“People should not underestimate me,” Sanders said. “I’ve run outside of the two-party system, defeating Democrats and Republicans, taking on big-money candidates and, you know, I think the message that has resonated in Vermont is a message that can resonate all over this country.” [Associated Press]
IT IS a long-shot, no chance candidacy, but what Senator Bernie Sanders brings to the 2016 debate is an unabashed frankness and unapologetic in your face picture of our country’s economic stratification.
“What we have seen is that while the average person is working longer hours for lower wages, we have seen a huge increase in income and wealth inequality, which is now reaching obscene levels,” Sanders told the AP.
“This is a rigged economy, which works for the rich and the powerful, and is not working for ordinary Americans. … You know, this country just does not belong to a handful of billionaires.”
Matt Taibbi had a raucous adventure tagging along with Senator Bernie Sanders, no restrictions, writing about it yesterday.
This is why his entrance into the 2016 presidential race is a great thing and not a mere footnote to the inevitable coronation of Hillary Clinton as the Democratic nominee. If the press is smart enough to grasp it, his entrance into the race makes for a profound storyline that could force all of us to ask some very uncomfortable questions.

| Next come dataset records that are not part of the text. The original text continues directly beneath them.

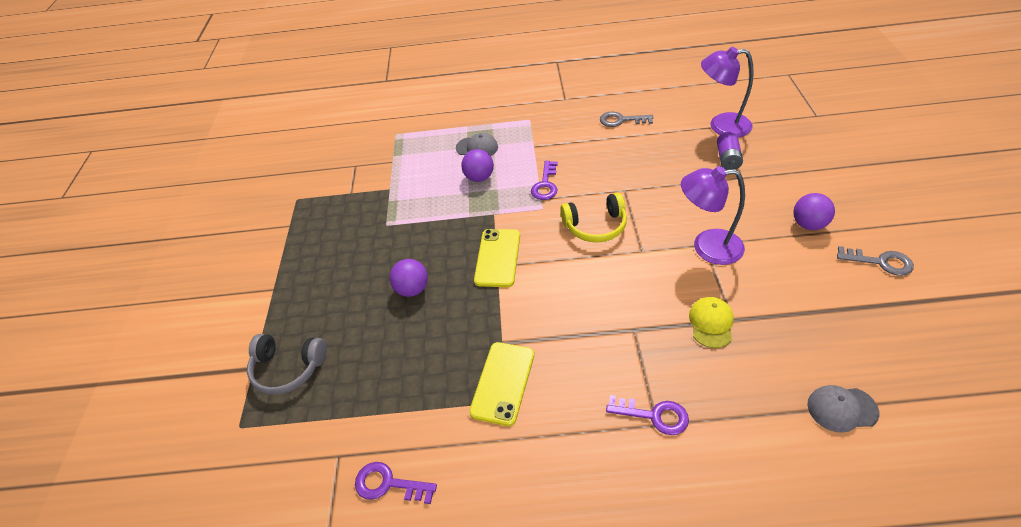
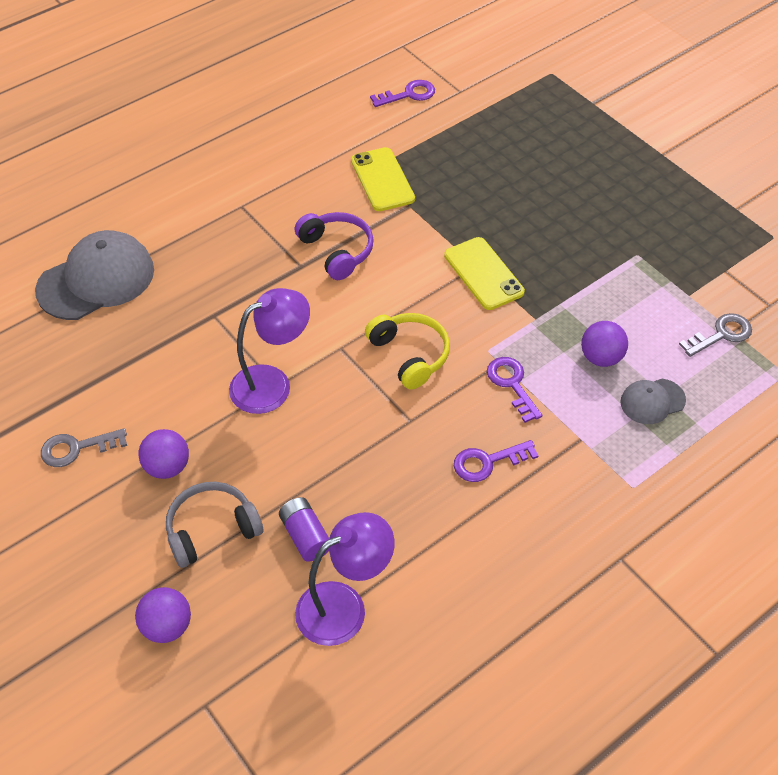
camera: 140 degrees right, 5 degrees up
grey headphones [247,334,327,395] -> grey headphones moved to [166,482,263,568]
purple ball [390,259,428,297] -> purple ball moved to [135,587,191,643]
yellow headphones [560,193,627,243] -> yellow headphones turned 105 degrees clockwise [365,313,450,389]
grey key [600,112,653,127] -> grey key moved to [679,313,752,357]
purple key [606,395,689,435] -> purple key moved to [454,440,539,482]
yellow cap [689,297,734,348] -> none
grey cap [807,385,879,433] -> grey cap [35,230,154,320], size x1.95
none -> purple headphones [295,212,374,280]

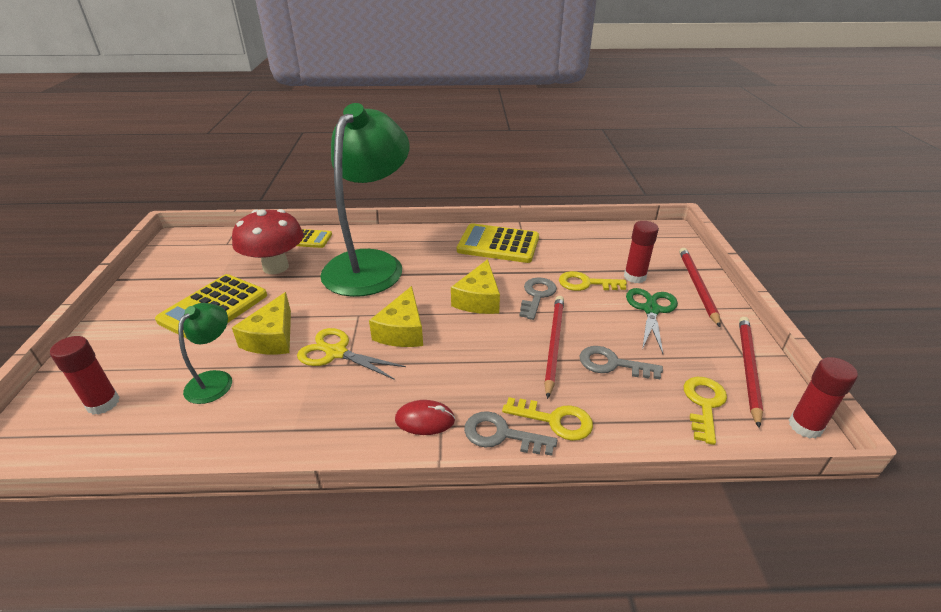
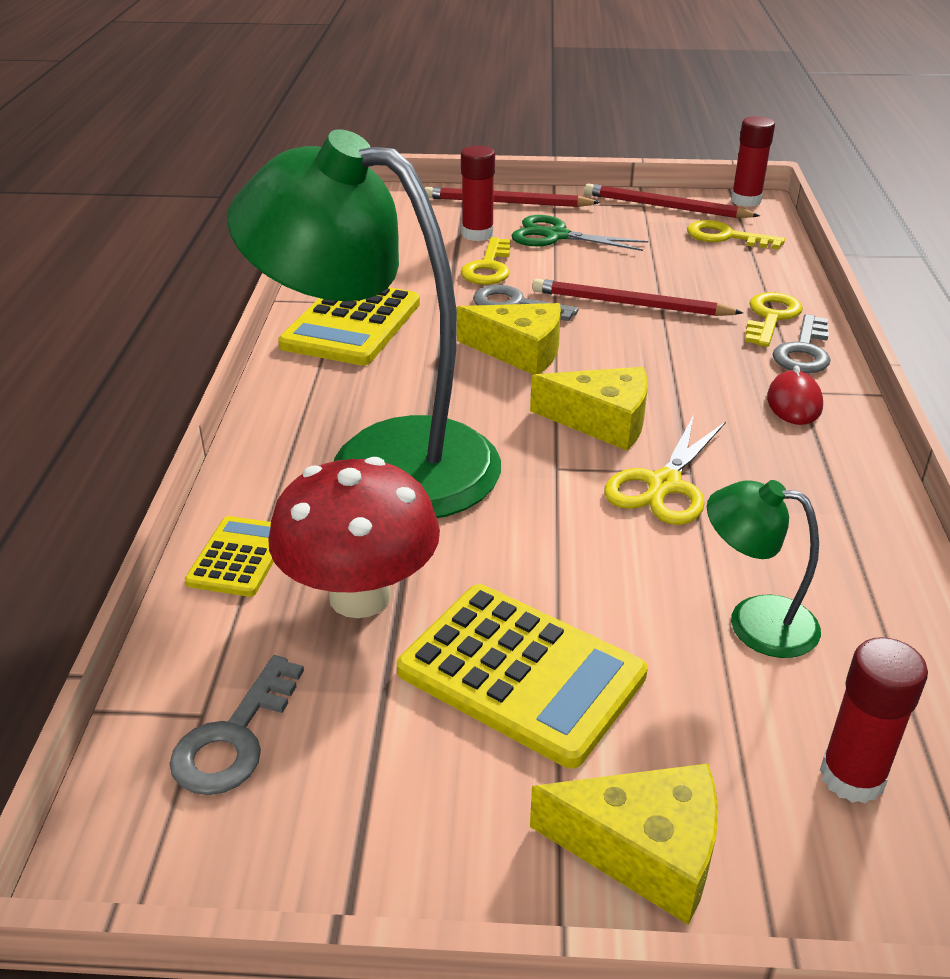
camera: 85 degrees left, 0 degrees up
yellow cheese [232,292,291,354] -> yellow cheese moved to [530,763,718,925]
grey key [580,346,663,379] -> grey key moved to [170,655,304,795]

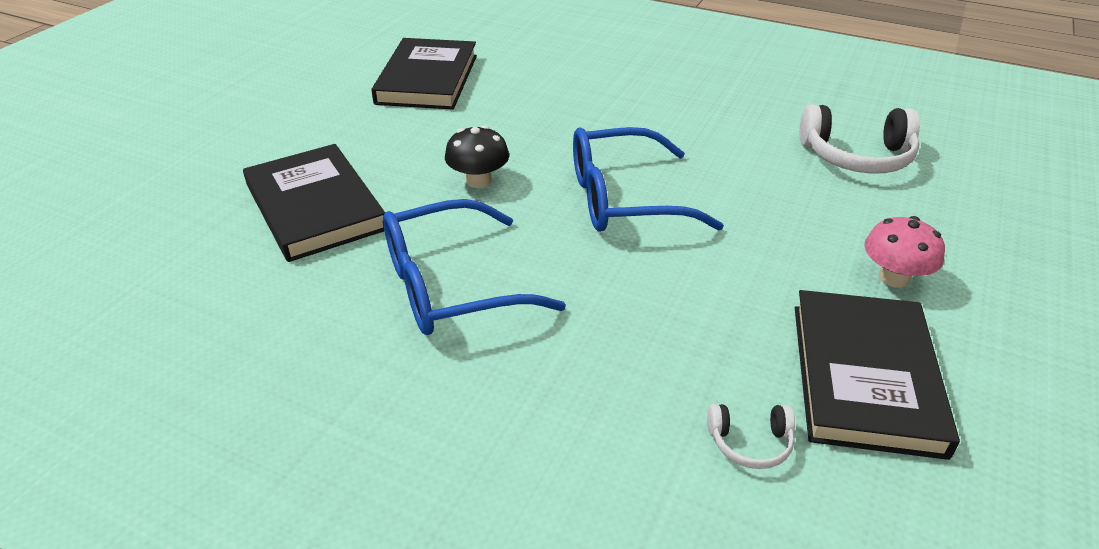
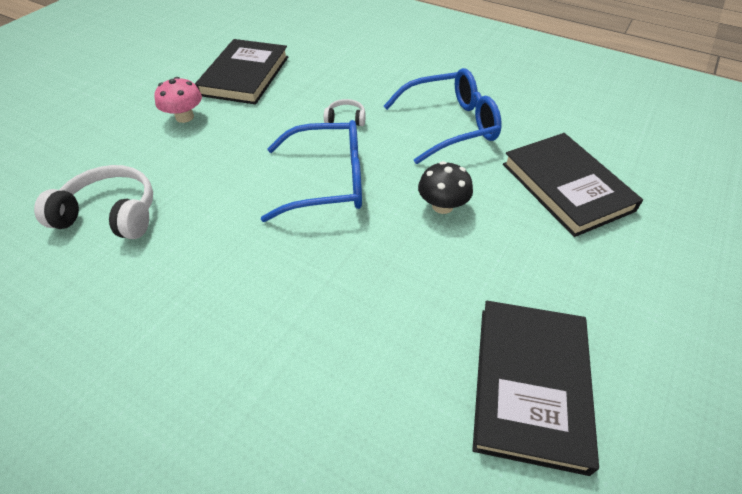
camera: 175 degrees left, 10 degrees up
white headphones [707,404,795,469] -> white headphones moved to [324,99,366,126]

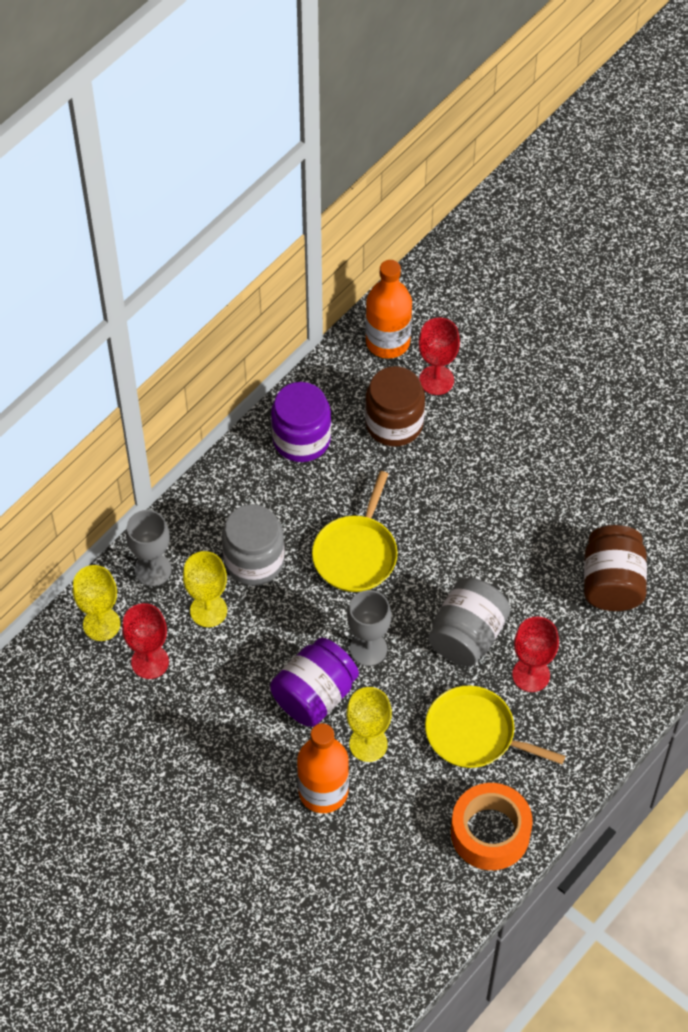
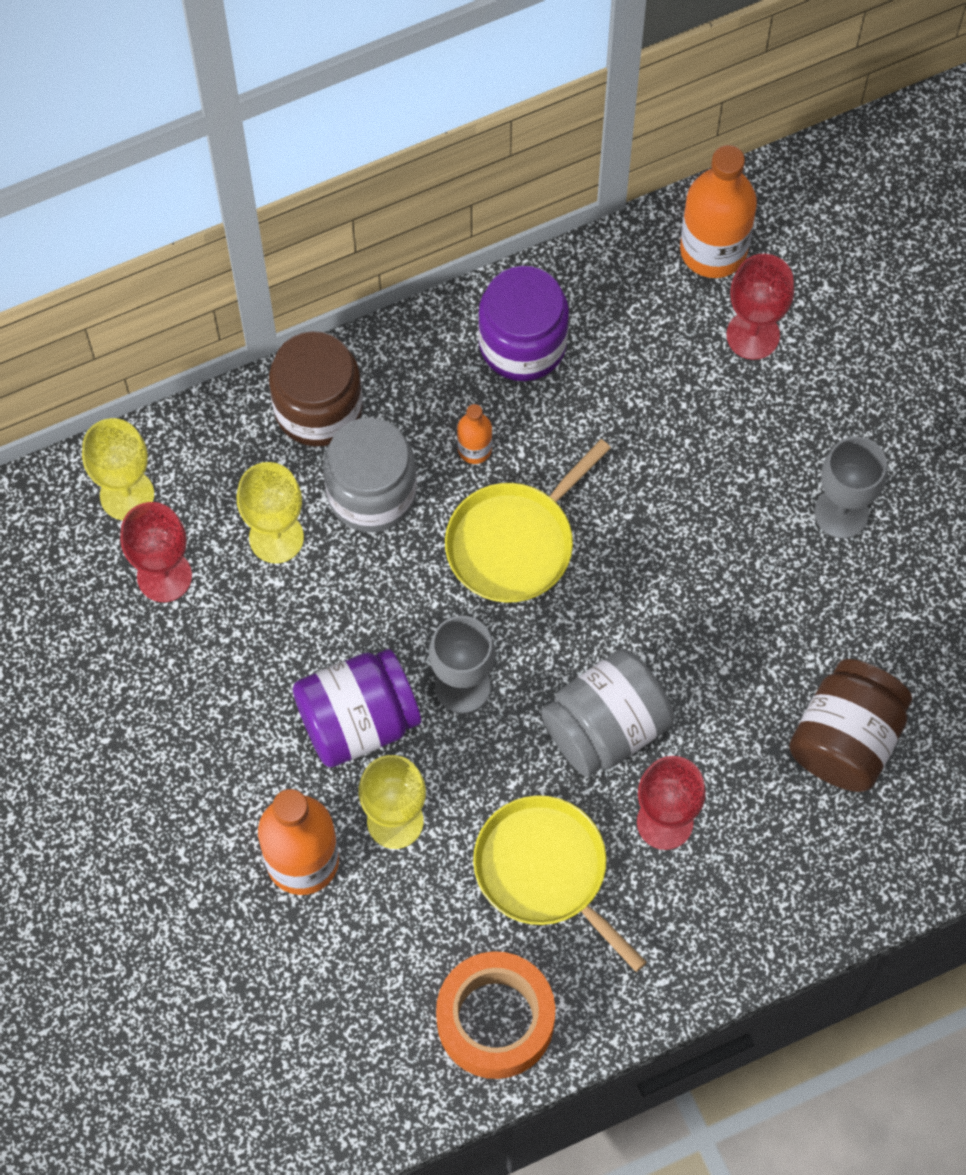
camera: 25 degrees right, 10 degrees up
grey goblet [126,510,171,586] -> grey goblet moved to [814,436,887,538]
brown jar [365,366,425,446] -> brown jar moved to [269,331,362,447]
none -> orange bottle [457,404,492,464]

[…] His chief opponents in the race to the White House, meanwhile, derive their power primarily from corporate and financial interests. That doesn’t make them bad people or even bad candidates necessarily, but it’s a fact that the Beltway-media cognoscenti who decide these things make access to money the primary factor in determining whether or not a presidential aspirant is “viable” or “credible.”
Hey, it’s America. Anyone can run for president.